I consigli di un esperto per uno smart working in sicurezza

I consigli pratici di Forcepoint per permettere ai dipendenti di lavorare da remoto in sicurezza e con adeguate prestazioni di rete

 

Lo scenario di queste settimane, sperando che si tratti di settimane e non di mesi, ha messo a dura prova i comparti IT delle aziende che si sono trovati a dover gestire un numero sempre maggiore di dipendenti in smart working.

In risposta alla situazione globale, le aziende si sono dovute attrezzare per tutelare i propri dipendenti e, in molti casi, si sono attivate per implementare gli strumenti necessari per permettere ai lavoratori di proseguire le attività in smart working.
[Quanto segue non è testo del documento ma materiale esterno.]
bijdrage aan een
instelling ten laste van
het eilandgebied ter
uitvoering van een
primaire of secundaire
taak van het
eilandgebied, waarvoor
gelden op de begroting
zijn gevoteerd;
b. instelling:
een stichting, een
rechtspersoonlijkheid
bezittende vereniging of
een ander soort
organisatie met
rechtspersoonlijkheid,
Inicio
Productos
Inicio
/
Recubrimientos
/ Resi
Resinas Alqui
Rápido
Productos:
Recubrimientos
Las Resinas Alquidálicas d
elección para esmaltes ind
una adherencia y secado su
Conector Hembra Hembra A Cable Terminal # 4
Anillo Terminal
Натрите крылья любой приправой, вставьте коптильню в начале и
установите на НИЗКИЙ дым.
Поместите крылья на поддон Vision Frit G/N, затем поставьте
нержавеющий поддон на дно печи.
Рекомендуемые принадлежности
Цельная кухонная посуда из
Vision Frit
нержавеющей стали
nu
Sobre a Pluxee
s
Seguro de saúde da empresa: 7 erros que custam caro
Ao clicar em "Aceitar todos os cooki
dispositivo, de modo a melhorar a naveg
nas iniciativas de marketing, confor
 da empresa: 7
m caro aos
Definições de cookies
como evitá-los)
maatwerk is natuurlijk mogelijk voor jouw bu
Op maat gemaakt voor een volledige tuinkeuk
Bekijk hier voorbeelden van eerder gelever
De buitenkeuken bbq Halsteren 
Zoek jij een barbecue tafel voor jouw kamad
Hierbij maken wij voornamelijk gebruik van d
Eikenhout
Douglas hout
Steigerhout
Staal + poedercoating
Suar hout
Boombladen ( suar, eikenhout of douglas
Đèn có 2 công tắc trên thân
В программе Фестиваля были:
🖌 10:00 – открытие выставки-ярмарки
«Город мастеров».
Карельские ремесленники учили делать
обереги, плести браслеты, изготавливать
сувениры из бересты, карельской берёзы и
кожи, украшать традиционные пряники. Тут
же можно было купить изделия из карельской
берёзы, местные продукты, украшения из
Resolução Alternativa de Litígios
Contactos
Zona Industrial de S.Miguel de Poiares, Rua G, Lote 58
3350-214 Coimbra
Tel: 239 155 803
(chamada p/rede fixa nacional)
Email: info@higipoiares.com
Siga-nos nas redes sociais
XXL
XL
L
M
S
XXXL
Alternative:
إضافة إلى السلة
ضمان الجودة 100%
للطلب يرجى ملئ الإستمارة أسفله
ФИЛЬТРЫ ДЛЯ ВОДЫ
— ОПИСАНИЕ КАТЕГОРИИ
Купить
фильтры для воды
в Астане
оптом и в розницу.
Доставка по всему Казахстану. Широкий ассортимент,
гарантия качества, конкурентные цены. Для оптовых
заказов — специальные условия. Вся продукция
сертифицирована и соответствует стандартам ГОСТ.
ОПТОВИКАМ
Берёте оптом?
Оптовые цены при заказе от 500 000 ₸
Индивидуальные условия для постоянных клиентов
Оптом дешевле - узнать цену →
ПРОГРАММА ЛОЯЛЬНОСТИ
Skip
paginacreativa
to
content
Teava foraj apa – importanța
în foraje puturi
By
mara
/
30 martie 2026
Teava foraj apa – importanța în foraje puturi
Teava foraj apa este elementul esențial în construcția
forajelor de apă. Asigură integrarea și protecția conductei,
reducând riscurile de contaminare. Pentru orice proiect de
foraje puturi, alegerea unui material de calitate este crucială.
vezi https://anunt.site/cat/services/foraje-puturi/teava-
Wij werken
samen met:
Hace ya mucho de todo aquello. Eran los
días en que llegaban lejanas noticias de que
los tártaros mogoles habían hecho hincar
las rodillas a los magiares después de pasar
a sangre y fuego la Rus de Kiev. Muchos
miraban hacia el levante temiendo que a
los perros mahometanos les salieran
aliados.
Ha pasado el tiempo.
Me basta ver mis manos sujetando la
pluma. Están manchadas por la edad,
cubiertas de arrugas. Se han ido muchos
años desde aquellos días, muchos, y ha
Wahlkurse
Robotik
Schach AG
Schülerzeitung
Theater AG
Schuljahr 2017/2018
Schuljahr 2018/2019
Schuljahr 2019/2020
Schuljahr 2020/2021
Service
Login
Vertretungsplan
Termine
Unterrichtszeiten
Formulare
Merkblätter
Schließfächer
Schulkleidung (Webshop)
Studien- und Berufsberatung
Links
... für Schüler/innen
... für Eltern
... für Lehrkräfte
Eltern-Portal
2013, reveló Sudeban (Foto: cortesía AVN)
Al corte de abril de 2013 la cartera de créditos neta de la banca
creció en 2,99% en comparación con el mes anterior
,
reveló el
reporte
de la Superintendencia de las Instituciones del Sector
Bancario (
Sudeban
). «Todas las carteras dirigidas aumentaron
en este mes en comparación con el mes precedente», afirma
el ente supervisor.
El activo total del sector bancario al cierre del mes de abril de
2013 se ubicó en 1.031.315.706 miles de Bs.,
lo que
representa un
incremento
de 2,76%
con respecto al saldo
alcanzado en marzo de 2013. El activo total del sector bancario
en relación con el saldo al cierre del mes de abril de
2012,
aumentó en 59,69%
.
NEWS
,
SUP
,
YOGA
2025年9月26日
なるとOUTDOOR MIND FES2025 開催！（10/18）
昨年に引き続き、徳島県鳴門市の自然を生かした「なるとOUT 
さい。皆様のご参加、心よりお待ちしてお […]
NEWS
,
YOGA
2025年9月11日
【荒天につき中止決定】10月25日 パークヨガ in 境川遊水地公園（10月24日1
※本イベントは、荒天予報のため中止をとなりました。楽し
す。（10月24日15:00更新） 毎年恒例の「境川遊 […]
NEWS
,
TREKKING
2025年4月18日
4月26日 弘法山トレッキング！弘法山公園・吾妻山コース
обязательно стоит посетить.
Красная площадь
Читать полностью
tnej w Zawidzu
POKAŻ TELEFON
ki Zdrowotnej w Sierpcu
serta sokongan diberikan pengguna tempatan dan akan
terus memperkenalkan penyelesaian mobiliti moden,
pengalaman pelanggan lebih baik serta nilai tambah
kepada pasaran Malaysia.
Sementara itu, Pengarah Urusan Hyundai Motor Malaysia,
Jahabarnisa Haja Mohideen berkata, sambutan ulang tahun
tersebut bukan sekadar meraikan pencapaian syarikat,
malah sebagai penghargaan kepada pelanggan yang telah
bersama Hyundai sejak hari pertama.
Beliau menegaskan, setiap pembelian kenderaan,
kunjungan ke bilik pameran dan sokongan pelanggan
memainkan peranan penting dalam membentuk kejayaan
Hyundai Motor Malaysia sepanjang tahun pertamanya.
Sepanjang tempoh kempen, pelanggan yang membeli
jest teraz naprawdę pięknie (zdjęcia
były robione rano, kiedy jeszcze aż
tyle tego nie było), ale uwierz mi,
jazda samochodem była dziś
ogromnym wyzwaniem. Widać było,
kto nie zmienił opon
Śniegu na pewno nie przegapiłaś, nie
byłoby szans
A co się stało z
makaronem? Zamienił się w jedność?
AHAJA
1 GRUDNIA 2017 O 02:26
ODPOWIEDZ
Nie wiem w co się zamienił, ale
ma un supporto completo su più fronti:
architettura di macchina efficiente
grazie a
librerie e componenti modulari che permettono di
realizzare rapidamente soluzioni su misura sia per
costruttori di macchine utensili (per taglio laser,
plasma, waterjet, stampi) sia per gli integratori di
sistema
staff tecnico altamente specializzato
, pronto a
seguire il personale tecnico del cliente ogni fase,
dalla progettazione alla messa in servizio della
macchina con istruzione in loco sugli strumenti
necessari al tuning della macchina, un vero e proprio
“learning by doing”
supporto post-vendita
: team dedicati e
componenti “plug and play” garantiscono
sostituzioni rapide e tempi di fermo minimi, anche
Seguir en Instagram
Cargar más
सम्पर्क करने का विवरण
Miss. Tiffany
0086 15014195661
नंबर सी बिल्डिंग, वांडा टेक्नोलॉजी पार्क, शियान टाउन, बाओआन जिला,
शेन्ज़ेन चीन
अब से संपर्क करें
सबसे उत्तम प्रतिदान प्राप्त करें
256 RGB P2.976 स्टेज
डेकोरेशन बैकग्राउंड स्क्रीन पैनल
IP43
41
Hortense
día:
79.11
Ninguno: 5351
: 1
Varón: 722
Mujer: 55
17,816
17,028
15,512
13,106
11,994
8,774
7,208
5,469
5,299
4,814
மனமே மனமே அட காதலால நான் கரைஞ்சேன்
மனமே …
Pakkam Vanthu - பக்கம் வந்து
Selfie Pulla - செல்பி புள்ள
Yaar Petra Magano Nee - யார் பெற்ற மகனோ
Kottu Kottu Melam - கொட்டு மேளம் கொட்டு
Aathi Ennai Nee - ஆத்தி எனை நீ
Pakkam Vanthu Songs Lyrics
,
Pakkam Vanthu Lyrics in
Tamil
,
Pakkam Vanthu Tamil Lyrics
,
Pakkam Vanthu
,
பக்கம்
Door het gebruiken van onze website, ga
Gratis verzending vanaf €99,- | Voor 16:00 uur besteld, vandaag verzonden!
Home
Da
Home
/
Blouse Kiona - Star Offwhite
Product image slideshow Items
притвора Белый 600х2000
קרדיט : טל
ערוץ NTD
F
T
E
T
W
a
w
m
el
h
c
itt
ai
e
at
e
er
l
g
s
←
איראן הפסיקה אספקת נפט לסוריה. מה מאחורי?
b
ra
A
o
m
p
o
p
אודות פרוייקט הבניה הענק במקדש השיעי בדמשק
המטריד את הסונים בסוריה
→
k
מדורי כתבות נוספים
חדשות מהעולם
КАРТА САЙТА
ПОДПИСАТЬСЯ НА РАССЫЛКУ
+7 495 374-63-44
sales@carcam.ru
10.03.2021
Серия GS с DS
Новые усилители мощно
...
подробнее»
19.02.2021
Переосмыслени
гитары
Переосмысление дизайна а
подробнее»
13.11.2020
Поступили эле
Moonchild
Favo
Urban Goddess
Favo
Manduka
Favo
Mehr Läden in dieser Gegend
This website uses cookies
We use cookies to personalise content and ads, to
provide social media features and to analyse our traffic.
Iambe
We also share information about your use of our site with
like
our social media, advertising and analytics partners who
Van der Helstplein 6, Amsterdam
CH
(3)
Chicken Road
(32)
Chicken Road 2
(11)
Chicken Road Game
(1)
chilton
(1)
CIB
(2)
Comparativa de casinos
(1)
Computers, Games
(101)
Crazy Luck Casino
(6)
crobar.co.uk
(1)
Ma come procedere o, parafrasando un termine molto in uso di questi tempi, che protocollo appare corretto seguire?

Un elenco di punti lo suggerisce Forcepoint,, società molto attiva nella sicurezza informatica a livello mondiale, che ha stilato alcuni consigli pratici per permettere i di lavorare in sicurezza da remoto.

Seguire  le disposizioni di emergenza o i piani di business continuity

L’attuale contingenza rappresenta un banco di prova (se ne sarebbe fatto a meno volentieri ma tant’è) per gli strumenti informatici e la sicurezza della rete. In tal senso appare necessario:

  • Identificare i diversi flussi di lavoro a seconda del reparto: è fondamentale per capire quali applicazioni sono necessarie ai singoli dipendenti per svolgere il proprio lavoro.
  • Attivare lo smart working a rotazione per un numero limitato di persone o sedi: è consigliabile al fine di testare l’accesso alla rete aziendale per dipartimento o tipologia di lavoro.
  • Sviluppare un piano strutturato per comunicare con i propri dipendenti è importante: programmare fin dall’inizio come verranno inviati gli aggiornamenti e analizzare se è necessario suddividere le comunicazioni a livello di dipartimento, di reparto o di regione è essenziale per evitare rallentamenti.

Eseguire il test della soluzione di sicurezza sia dal punto di vista degli accessi che della capacità

 La chiave, evidenzia Forcepoint,  è riuscire a valutare se la soluzione installata è in grado di supportare il crescente numero di lavoratori in smart working.

  • Quali sono i dispositivi locali, le applicazioni cloud e gli ambienti ibridi di cui i dipendenti hanno bisogno per svolgere il proprio lavoro?
  • La piattaforma Single Sign-On utilizzata ha un livello di sicurezza adeguato? In caso contrario, quali sono le criticità da affrontare?
  • Per quanto riguarda le applicazioni cloud: quelle utilizzate dai dipendenti hanno livelli di flessibilità adeguati? È possibile estenderne la portata a centinaia o addirittura migliaia di nuovi utenti?

Verificare la sicurezza e il livello dei servizi VPN

La connessione VPN è un elemento fondamentale per proteggere persone e dati. A maggior ragione se le aziende devono far fronte ad un elevato numero di dipendenti che accedono alla rete da remoto.

  • Per garantire una adeguata connessione VPN e la continuità delle operazioni, è necessario quantificare il numero di dipendenti che si collegherà da remoto e moltiplicarlo per 2.
  • Quali applicazioni deve utilizzare il marketing? Quali sono, invece, quelle per gli sviluppatori, il finance e la contabilità? Come anticipato al punto 1, attivare lo smart working a rotazione per i diversi comparti è un ottimo sistema per testare il livello di sicurezza e capacità richiesti da ognuno di essi.
  • Per ottimizzare i servizi VPN è consigliabile creare connessioni “private”, a seconda delle prestazioni, dei diversi dipartimenti e della tipologia di lavoro svolto. Ad esempio, è possibile creare una VPN specifica a cui i membri del team di contabilità possano accedere durante le attività di fine trimestre.

Le situazioni di emergenza possono capitare: è proprio per questo che le aziende sviluppano piani di continuità aziendale. L’importante, nota Forcepoint,  è riuscire a sfruttare al meglio queste occasioni per testare gli strumenti e le tecnologie a disposizione.

La verifica delle connessioni VPN e una soluzione di sicurezza in grado di coprire tutte le applicazioni e i device necessari per lavorare da casa, sono essenziali per garantire la produttività e tutelare i dipendenti in questo difficile momento.